Recovering a corrupted search index after an unexpected failure

Recovering a corrupted search index after an unexpected failure
We can recover a corrupted, failed, damaged, or inaccessible search index if an unexpected hardware or software failure occurs. The search index can become corrupted from the following sample scenarios:

An indexing task was interrupted, causing a partially built index to be replicated to production.
A loss of network connectivity during index replication, causing one or more of the index data segment files to be corrupted.
Running out of file descriptors or storage capacity during indexing or replication, causing the entire index to be deleted.

To determine what to back up and restore in an event of an index corruption, we must understand which components are involved and how data flows through each component. A repeater is typically used in a production environment to perform indexing, where catalog data is read directly from the production database. After the repeater finishes indexing, members from the search subordinate server cluster pull the changes from the repeater and locally replicate the update on each subordinate server. A local copy of the index exists on each subordinate server in the solrhome location. The Solr home contains all the search server-related files. Therefore, it is important that your backup strategy copies everything under the Solr home of the repeater. That is, the master copy of the index in production.
If any index issues occur in the production system, the corrupted index can either be restored from a backup or rebuilt. IBM recommends that you set up a recurring task to copy your indexes to an alternative storage location at a regular time interval, or right before each reindexing occurs. This practice dramatically reduces index restoration time. For example, if an index becomes corrupted, we can restore the most recently known working version of the search index onto the repeater and set it as the current index. The subordinate servers will automatically be able to synchronize themselves with the restored index version.
In general, it is strongly recommended to keep at least one copy of the most recent working search index. This backup copy should be kept current and refreshed each time a change is made to the search index. Then, in an event of an index failure or corruption, restoring from the recent backup is quick and effective to bring the site back up and running. An index backup is simply a copy of the index data files on the file system. The best time to create a backup is right after the final indexing is complete, and a quick sanity and integrity test has been performed. It is optional but beneficial to keep multiple successive backups, so that you have more flexibility when rolling back to a prior version of the search index.
To restore the search index to a prior version, complete the following task: Backing up a WebSphere Commerce Search index. Although the indexed data from the selected backup might be slightly out of date, the site can be brought back up with minimal down time. While the site is up and running again on the restored backup, we can investigate the root cause and perform additional recovery plans, such as retrying to build the corrupted search index on the same or another indexing server.

Procedure
Backup Solr home, so that we can capture a working search environment, including search indexes.
Determine the locations of Solr home to back up, based on the environment:

Option Description
Staging environment

When indexing with staging propagation, business users apply changes to a staging area, which is later propagated into the production environment by IT administrators. An index repeater is used to capture the most recent deployed index content, while also serving as a backup.

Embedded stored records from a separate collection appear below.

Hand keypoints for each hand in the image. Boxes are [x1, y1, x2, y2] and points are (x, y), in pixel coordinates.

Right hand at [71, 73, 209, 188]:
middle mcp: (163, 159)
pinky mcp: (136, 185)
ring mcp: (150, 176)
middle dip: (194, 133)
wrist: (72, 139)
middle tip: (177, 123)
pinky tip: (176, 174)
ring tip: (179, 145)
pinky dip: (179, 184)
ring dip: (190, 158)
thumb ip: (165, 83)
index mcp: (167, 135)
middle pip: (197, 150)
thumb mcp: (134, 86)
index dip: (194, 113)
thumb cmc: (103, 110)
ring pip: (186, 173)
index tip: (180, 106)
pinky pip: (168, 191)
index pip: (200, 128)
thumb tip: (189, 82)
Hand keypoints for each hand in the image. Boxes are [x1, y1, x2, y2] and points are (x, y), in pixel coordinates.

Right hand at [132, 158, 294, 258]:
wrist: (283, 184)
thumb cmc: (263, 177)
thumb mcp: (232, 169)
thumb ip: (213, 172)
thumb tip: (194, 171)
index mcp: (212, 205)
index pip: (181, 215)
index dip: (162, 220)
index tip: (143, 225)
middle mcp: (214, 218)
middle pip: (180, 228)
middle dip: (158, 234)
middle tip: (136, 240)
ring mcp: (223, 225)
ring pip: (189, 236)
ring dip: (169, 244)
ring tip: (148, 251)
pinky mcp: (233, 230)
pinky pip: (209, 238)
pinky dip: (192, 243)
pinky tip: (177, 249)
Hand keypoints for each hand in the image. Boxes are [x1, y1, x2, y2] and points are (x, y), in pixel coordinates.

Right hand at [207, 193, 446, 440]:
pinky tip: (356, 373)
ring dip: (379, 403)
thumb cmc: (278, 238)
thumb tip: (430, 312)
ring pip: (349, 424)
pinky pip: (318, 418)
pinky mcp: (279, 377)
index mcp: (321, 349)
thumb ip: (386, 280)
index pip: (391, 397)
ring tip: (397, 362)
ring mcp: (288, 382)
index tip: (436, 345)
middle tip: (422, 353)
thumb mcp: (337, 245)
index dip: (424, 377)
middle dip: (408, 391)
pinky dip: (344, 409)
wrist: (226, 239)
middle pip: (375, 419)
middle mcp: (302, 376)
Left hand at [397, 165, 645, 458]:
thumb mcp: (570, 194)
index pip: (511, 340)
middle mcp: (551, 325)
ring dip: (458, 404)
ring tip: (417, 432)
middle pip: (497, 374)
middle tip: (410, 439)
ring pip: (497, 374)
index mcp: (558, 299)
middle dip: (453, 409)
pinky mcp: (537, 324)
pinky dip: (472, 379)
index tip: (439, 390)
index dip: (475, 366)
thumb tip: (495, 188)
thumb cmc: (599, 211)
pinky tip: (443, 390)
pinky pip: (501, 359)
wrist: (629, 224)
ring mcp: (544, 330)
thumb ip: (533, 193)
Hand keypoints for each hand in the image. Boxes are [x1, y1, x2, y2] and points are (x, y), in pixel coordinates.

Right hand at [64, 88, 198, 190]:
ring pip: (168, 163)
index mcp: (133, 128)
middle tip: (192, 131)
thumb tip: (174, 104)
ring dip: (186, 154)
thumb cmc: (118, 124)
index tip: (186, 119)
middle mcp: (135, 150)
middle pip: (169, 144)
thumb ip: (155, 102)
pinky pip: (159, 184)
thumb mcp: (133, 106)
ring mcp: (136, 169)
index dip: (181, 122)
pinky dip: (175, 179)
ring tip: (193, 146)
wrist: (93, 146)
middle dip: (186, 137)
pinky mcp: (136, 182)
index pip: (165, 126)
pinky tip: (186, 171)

Back up the Solr index home directory.
Determine the backup schedule based on when business users are not making thorough changes to be propagated into production.
Check for problematic search indexes by running the CheckIndex tool.
CheckIndex is a tool available in the Lucene library. It checks the files and creates new segments that do not contain problematic entries. Optionally, the CheckIndex tool is able to repair a broken index with little loss of data, so that you do not have to restore the index from a backup, or perform a full indexing of all documents that are stored in Solr.
Go to the directory containing the Lucene library files.
Run the following command:
java -cp .\lucene-core-5.5.4.jar org.apache.jar org.apache.lucene.index.CheckIndex lucene_indexdir
Where lucene_indexdir is the full path to the Lucene index data directory.
If we can identify a problematic search index, we can back up and rollback search indexes based on snapshots.
To do so, follow the steps in Backing up a WebSphere Commerce Search index.
In cases of problematic search indexes, restore the backed up Solr home directory on the problem area.